Exercise goal: Once the pictures are removed, reproduce what is left of the data below exactly.

Source data:
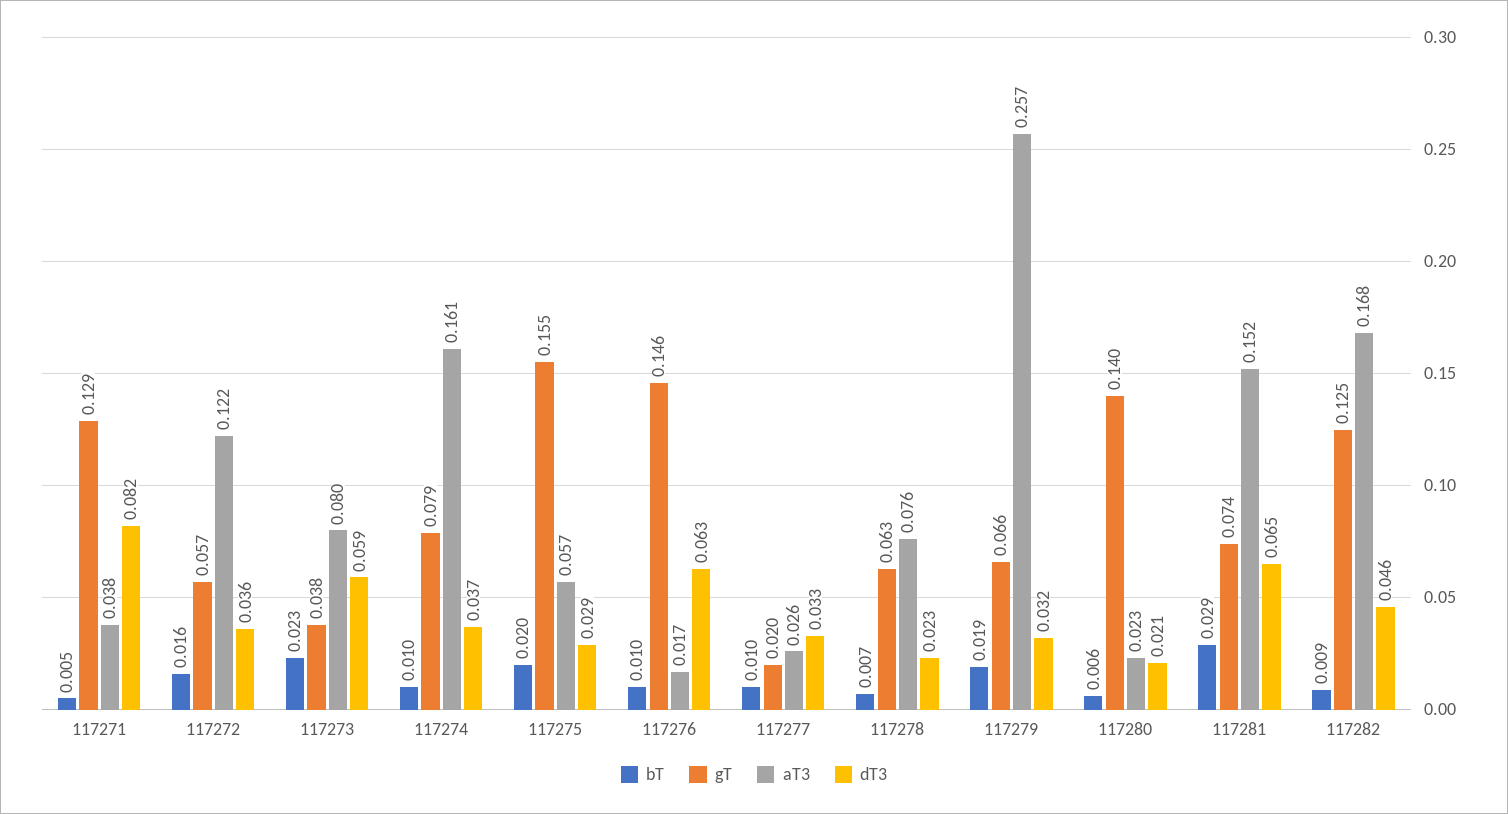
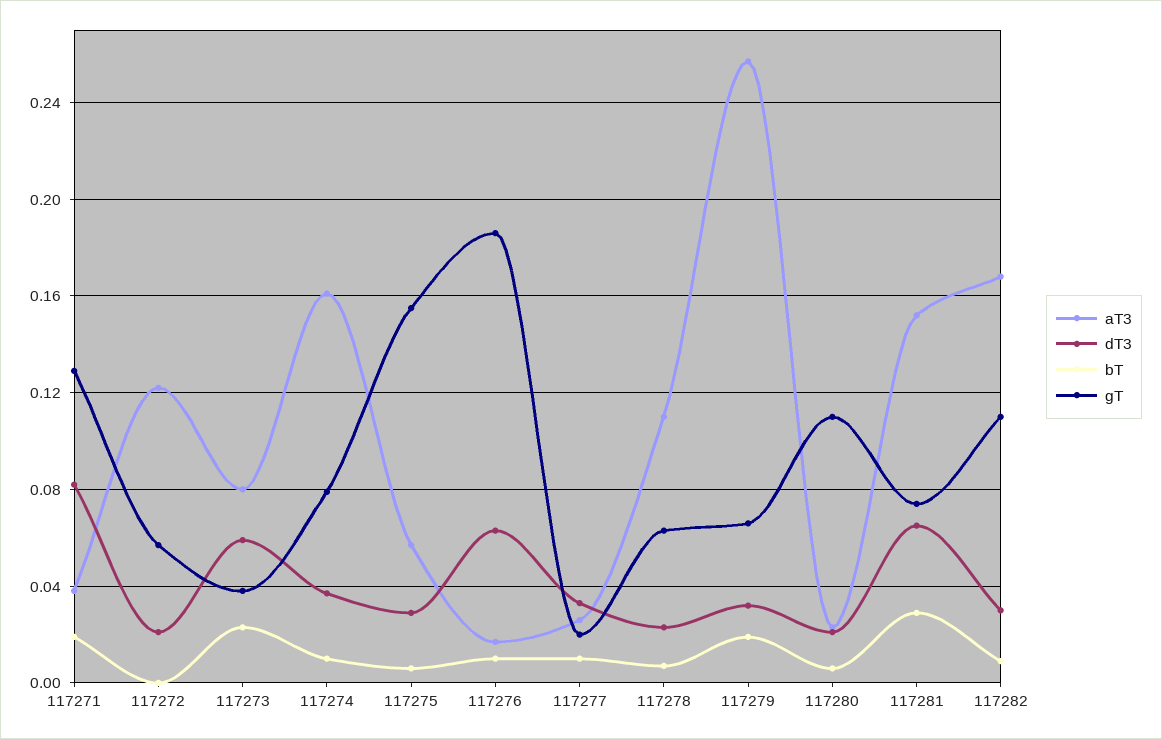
bT, 117271: 0.005 -> 0.02
bT, 117272: 0.016 -> 0
dT3, 117272: 0.036 -> 0.02
bT, 117275: 0.02 -> 0.005
gT, 117276: 0.146 -> 0.185
aT3, 117278: 0.076 -> 0.11
gT, 117280: 0.14 -> 0.11
gT, 117282: 0.125 -> 0.11
dT3, 117282: 0.046 -> 0.03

Problem solution:
bT, 117271: 0.005 -> 0.02
bT, 117272: 0.016 -> 0
dT3, 117272: 0.036 -> 0.02
bT, 117275: 0.02 -> 0.005
gT, 117276: 0.146 -> 0.185
aT3, 117278: 0.076 -> 0.11
gT, 117280: 0.14 -> 0.11
gT, 117282: 0.125 -> 0.11
dT3, 117282: 0.046 -> 0.03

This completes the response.